Understanding Alzheimer's Disease Symptoms
What causes Alzheimer’s Disease?
The exact causes of Alzheimer’s disease are not known. It results from a combination of genetic, environmental, and lifestyle factors. Where genetic factors are involved, they may be passed down from generation to generation.
What we do know is that Alzheimer’s affects brain cells called neurons. The changes that are seen in the brain of an individual with Alzheimer’s disease include - Shrinkage of brain mass, the buildup of a protein called amyloid plaques, and the formation of tangles by another protein called Tau inside the neurons.
What are the risk factors for Alzheimer’s disease?
- Age > 65 years
- Family history of parents or siblings with Alzheimer’s
- Being a woman
- Having other thinking or memory problems
- Certain genetics
- Down syndrome
- Head Injury
What are the symptoms of mild Alzheimer's disease?

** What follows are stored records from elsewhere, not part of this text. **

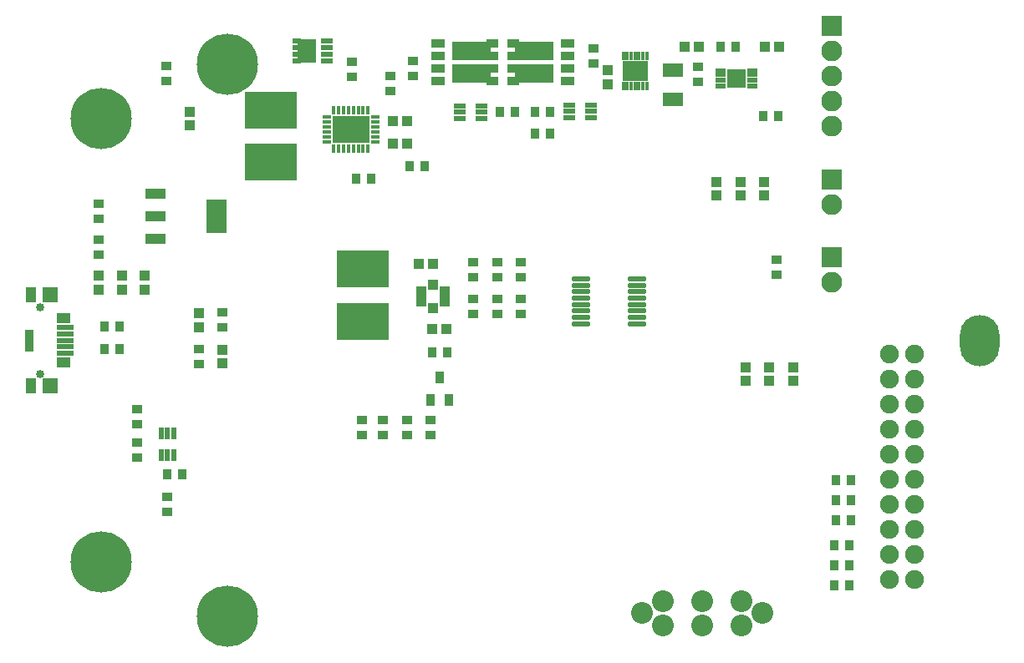
<source format=gts>
G04*
G04 #@! TF.GenerationSoftware,Altium Limited,Altium Designer,19.1.8 (144)*
G04*
G04 Layer_Color=8388736*
%FSLAX25Y25*%
%MOIN*%
G70*
G01*
G75*
%ADD41R,0.03740X0.01575*%
%ADD47R,0.01575X0.03740*%
%ADD50R,0.14961X0.11024*%
%ADD51R,0.07591X0.09599*%
%ADD52R,0.03792X0.02395*%
%ADD53R,0.04698X0.02395*%
%ADD54R,0.04343X0.03556*%
%ADD55R,0.04343X0.03950*%
%ADD56R,0.03556X0.04343*%
%ADD57R,0.01981X0.04147*%
%ADD58R,0.04147X0.01981*%
%ADD59R,0.03950X0.04343*%
%ADD60R,0.20879X0.14580*%
%ADD61R,0.04343X0.05918*%
%ADD62R,0.05918X0.05918*%
%ADD63R,0.03556X0.08674*%
%ADD64R,0.05524X0.04343*%
%ADD65R,0.06706X0.02375*%
%ADD66R,0.08083X0.05721*%
%ADD67R,0.03359X0.04934*%
%ADD68R,0.01587X0.03753*%
%ADD69R,0.15800X0.07296*%
%ADD70R,0.04816X0.03202*%
%ADD71R,0.05800X0.03202*%
%ADD72R,0.04540X0.02375*%
%ADD73O,0.07493X0.02178*%
%ADD74R,0.10249X0.07887*%
%ADD75R,0.07480X0.07480*%
%ADD76R,0.04331X0.03347*%
%ADD77R,0.04331X0.01968*%
%ADD78R,0.02375X0.04540*%
%ADD79R,0.08083X0.04343*%
%ADD80R,0.08083X0.13398*%
%ADD81R,0.08280X0.08280*%
%ADD82C,0.08280*%
%ADD83C,0.03347*%
%ADD84C,0.07493*%
%ADD85C,0.08674*%
%ADD86C,0.24422*%
%ADD87O,0.15800X0.20485*%
D41*
X240800Y325157D02*
D03*
Y327126D02*
D03*
Y329095D02*
D03*
Y331063D02*
D03*
Y333032D02*
D03*
Y335000D02*
D03*
X221509D02*
D03*
Y333032D02*
D03*
Y331063D02*
D03*
Y329095D02*
D03*
Y327126D02*
D03*
Y325157D02*
D03*
D47*
X224265Y322402D02*
D03*
X226233D02*
D03*
X228202D02*
D03*
X230170D02*
D03*
X232139D02*
D03*
X234107D02*
D03*
X236076D02*
D03*
X238044D02*
D03*
Y337756D02*
D03*
X236076D02*
D03*
X234107D02*
D03*
X232139D02*
D03*
X230170D02*
D03*
X228202D02*
D03*
X226233D02*
D03*
X224265D02*
D03*
D50*
X231154Y330079D02*
D03*
D51*
X213576Y361492D02*
D03*
D52*
X209670Y357594D02*
D03*
Y360193D02*
D03*
Y362791D02*
D03*
Y365390D02*
D03*
D53*
X221422D02*
D03*
Y362791D02*
D03*
Y360193D02*
D03*
Y357594D02*
D03*
D54*
X256000Y351547D02*
D03*
Y357453D02*
D03*
X231526Y357179D02*
D03*
Y351274D02*
D03*
X247000Y351453D02*
D03*
Y345547D02*
D03*
X328000Y356547D02*
D03*
Y362453D02*
D03*
X130500Y294547D02*
D03*
Y300453D02*
D03*
X130500Y285953D02*
D03*
Y280047D02*
D03*
X369500Y354953D02*
D03*
Y349047D02*
D03*
X401000Y272047D02*
D03*
Y277953D02*
D03*
X280000Y271047D02*
D03*
Y276953D02*
D03*
X289500Y271047D02*
D03*
Y276953D02*
D03*
X299000Y271047D02*
D03*
Y276953D02*
D03*
X280000Y256547D02*
D03*
Y262453D02*
D03*
X289500Y256547D02*
D03*
Y262453D02*
D03*
X299000Y256547D02*
D03*
Y262453D02*
D03*
X180000Y251047D02*
D03*
X170500Y242453D02*
D03*
X146000Y218453D02*
D03*
Y212547D02*
D03*
X158000Y183453D02*
D03*
Y177547D02*
D03*
X146000Y204953D02*
D03*
Y199047D02*
D03*
X263000Y213953D02*
D03*
Y208047D02*
D03*
X244000Y213953D02*
D03*
Y208047D02*
D03*
X253500Y213953D02*
D03*
Y208047D02*
D03*
X235500Y213953D02*
D03*
Y208047D02*
D03*
X170500Y236547D02*
D03*
X180000Y256953D02*
D03*
X157500Y355453D02*
D03*
Y349547D02*
D03*
D55*
X333500Y348244D02*
D03*
Y353756D02*
D03*
X140000Y271756D02*
D03*
Y266244D02*
D03*
X149000Y271756D02*
D03*
Y266244D02*
D03*
X130500Y271756D02*
D03*
Y266244D02*
D03*
X167000Y337256D02*
D03*
Y331744D02*
D03*
X396000Y303744D02*
D03*
Y309256D02*
D03*
X386500Y303744D02*
D03*
Y309256D02*
D03*
X377000Y303744D02*
D03*
Y309256D02*
D03*
X407500Y235256D02*
D03*
Y229744D02*
D03*
X398000Y235256D02*
D03*
Y229744D02*
D03*
X388500Y235256D02*
D03*
Y229744D02*
D03*
X180000Y242256D02*
D03*
X170500Y251244D02*
D03*
Y256756D02*
D03*
X180000Y236744D02*
D03*
D56*
X304547Y337000D02*
D03*
X310453D02*
D03*
X263547Y241000D02*
D03*
X269453D02*
D03*
X254547Y315500D02*
D03*
X260453D02*
D03*
X138953Y242500D02*
D03*
X133047D02*
D03*
X384453Y363000D02*
D03*
X378547D02*
D03*
X395547Y335500D02*
D03*
X401453D02*
D03*
X424547Y190000D02*
D03*
X430453D02*
D03*
X424547Y182000D02*
D03*
X430453D02*
D03*
X424547Y174000D02*
D03*
X430453D02*
D03*
X429953Y164000D02*
D03*
X424047D02*
D03*
X429953Y156000D02*
D03*
X424047D02*
D03*
X429953Y148000D02*
D03*
X424047D02*
D03*
X239253Y310500D02*
D03*
X233347D02*
D03*
X310453Y328500D02*
D03*
X304547D02*
D03*
X290547Y337000D02*
D03*
X296453D02*
D03*
X158047Y192500D02*
D03*
X163953D02*
D03*
X133047Y251500D02*
D03*
X138953D02*
D03*
D57*
X263016Y268224D02*
D03*
X264984D02*
D03*
Y258776D02*
D03*
X263016D02*
D03*
D58*
X268724Y266453D02*
D03*
Y264484D02*
D03*
Y262516D02*
D03*
Y260547D02*
D03*
X259276D02*
D03*
Y262516D02*
D03*
Y264484D02*
D03*
Y266453D02*
D03*
D59*
X263756Y276500D02*
D03*
X258244D02*
D03*
X269256Y250500D02*
D03*
X263744D02*
D03*
X248044Y333500D02*
D03*
X253556D02*
D03*
X248044Y324500D02*
D03*
X253556D02*
D03*
X396244Y363000D02*
D03*
X401756D02*
D03*
X369756Y363000D02*
D03*
X364244D02*
D03*
D60*
X199300Y337933D02*
D03*
Y317067D02*
D03*
X236000Y274433D02*
D03*
Y253567D02*
D03*
D61*
X103544Y263976D02*
D03*
Y227756D02*
D03*
D62*
X111418D02*
D03*
Y263976D02*
D03*
D63*
X102756Y245866D02*
D03*
D64*
X116733Y254724D02*
D03*
Y237008D02*
D03*
D65*
X117323Y250984D02*
D03*
Y243307D02*
D03*
Y240748D02*
D03*
Y248425D02*
D03*
Y245866D02*
D03*
D66*
X359500Y353906D02*
D03*
Y342094D02*
D03*
D67*
X262760Y221972D02*
D03*
X270240D02*
D03*
X266500Y231028D02*
D03*
D68*
X349224Y347500D02*
D03*
X347650D02*
D03*
X346075D02*
D03*
X349224Y359311D02*
D03*
X347650D02*
D03*
X346075D02*
D03*
X344500D02*
D03*
X342925D02*
D03*
X341350D02*
D03*
X339776D02*
D03*
Y347500D02*
D03*
X341350D02*
D03*
X342925D02*
D03*
X344500D02*
D03*
D69*
X279222Y361547D02*
D03*
Y352453D02*
D03*
X304272D02*
D03*
Y361547D02*
D03*
D70*
X287510Y364500D02*
D03*
Y359500D02*
D03*
Y354500D02*
D03*
Y349500D02*
D03*
X295984D02*
D03*
Y354500D02*
D03*
Y359500D02*
D03*
Y364500D02*
D03*
D71*
X265994Y349500D02*
D03*
Y354500D02*
D03*
Y359500D02*
D03*
Y364500D02*
D03*
X317500D02*
D03*
Y359500D02*
D03*
Y354500D02*
D03*
Y349500D02*
D03*
D72*
X274541Y334403D02*
D03*
Y336963D02*
D03*
Y339522D02*
D03*
X283203D02*
D03*
Y336963D02*
D03*
Y334403D02*
D03*
X326831Y339865D02*
D03*
Y337306D02*
D03*
Y334747D02*
D03*
X318169D02*
D03*
Y337306D02*
D03*
Y339865D02*
D03*
D73*
X322779Y270457D02*
D03*
Y267898D02*
D03*
Y265339D02*
D03*
Y262779D02*
D03*
Y260221D02*
D03*
Y257661D02*
D03*
Y255102D02*
D03*
Y252543D02*
D03*
X345220Y270457D02*
D03*
Y267898D02*
D03*
Y265339D02*
D03*
Y262779D02*
D03*
Y260221D02*
D03*
Y257661D02*
D03*
Y255102D02*
D03*
Y252543D02*
D03*
D74*
X344500Y353405D02*
D03*
D75*
X385000Y350500D02*
D03*
D76*
X391299Y352862D02*
D03*
X378701D02*
D03*
D77*
X391299Y349811D02*
D03*
Y347449D02*
D03*
X378701Y349811D02*
D03*
Y347449D02*
D03*
D78*
X155441Y208831D02*
D03*
X158000D02*
D03*
X160559D02*
D03*
Y200169D02*
D03*
X158000D02*
D03*
X155441D02*
D03*
D79*
X153295Y304555D02*
D03*
Y295500D02*
D03*
Y286445D02*
D03*
D80*
X177705Y295500D02*
D03*
D81*
X423000Y279000D02*
D03*
Y310000D02*
D03*
X422800Y371500D02*
D03*
D82*
X422980Y269000D02*
D03*
Y300000D02*
D03*
X422800Y331500D02*
D03*
Y341500D02*
D03*
Y351500D02*
D03*
Y361500D02*
D03*
D83*
X107284Y259252D02*
D03*
Y232480D02*
D03*
D84*
X446000Y220500D02*
D03*
Y230500D02*
D03*
X456000Y150500D02*
D03*
Y160500D02*
D03*
Y170500D02*
D03*
Y180500D02*
D03*
Y190500D02*
D03*
Y200500D02*
D03*
Y210500D02*
D03*
Y220500D02*
D03*
Y230500D02*
D03*
Y240500D02*
D03*
X446000Y150500D02*
D03*
Y160500D02*
D03*
Y170500D02*
D03*
Y180500D02*
D03*
Y190500D02*
D03*
Y200500D02*
D03*
Y210500D02*
D03*
Y240500D02*
D03*
D85*
X387008Y132087D02*
D03*
X371260D02*
D03*
X355512D02*
D03*
X387008Y141929D02*
D03*
X371260D02*
D03*
X355512D02*
D03*
X395275Y137008D02*
D03*
X347244D02*
D03*
D86*
X131496Y334449D02*
D03*
X181890Y356102D02*
D03*
X131496Y157283D02*
D03*
X181890Y135630D02*
D03*
D87*
X481890Y245866D02*
D03*
M02*

</source>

In mild disease, the person seems healthy but has a progressing sense of loss of touch with the world around him/her. The realization may simply be that something is wrong. This stage lasts between two to four years. Some common signs include:
- Loss of memory
- Loss of initiative
- Poor judgment
- Difficulty doing normal activities
- Getting lost and forgetting the location of things
- Mood and personality problems
- Increased anxiety
What are the symptoms of moderate Alzheimer’s disease?
This is the stage when the person starts needing supervision and care, increasing the effort on family members. This stage can last between two and ten years. Some common signs and symptoms are:
- Increased memory loss and confusion
- Loss of attention span
- Difficulty speaking clearly
- Problems adjusting to new things or learning anything new
- Difficulty learning new things
- Problems with recognizing close people
- Loss of logical acuity
- Having hallucinations or delusions
- Impulsive behavior
- Increased aggression and anger
- Repetitive words or movements
- Difficulty doing complex tasks
What are the signs and symptoms of severe Alzheimer’s disease?
This is the stage where communication ceases and the person becomes completely dependent on care. Frequently, aspiration pneumonia becomes a terminal issue, because the person is unable to swallow properly without getting food or water into the lungs. Some of the signs and symptoms include:
- Communication becomes difficult or impossible
- Confusion between past and present
- Losing weight
- Having seizures
- Having difficulty eating and swallowing
- Having trouble with bladder and bowel movement control
- Sleeping more
- Making inappropriate sounds
What separates Alzheimer’s from dementia due to normal aging?
Almost everyone gets mild memory loss with normal aging. The main factor that separates someone with Alzheimer’s is that they have trouble with sequential day-to-day tasks and planning daily activities.
What can you do if you suspect you or someone you know has dementia?
Although there is no cure for Alzheimer’s, there are medications that reduce symptoms and allow for better functioning or slow down the progression of the disease. Dementia may also be due to other factors that may be treatable. It is important that you speak to a medical professional and be better prepared for handling the condition as the disease progresses.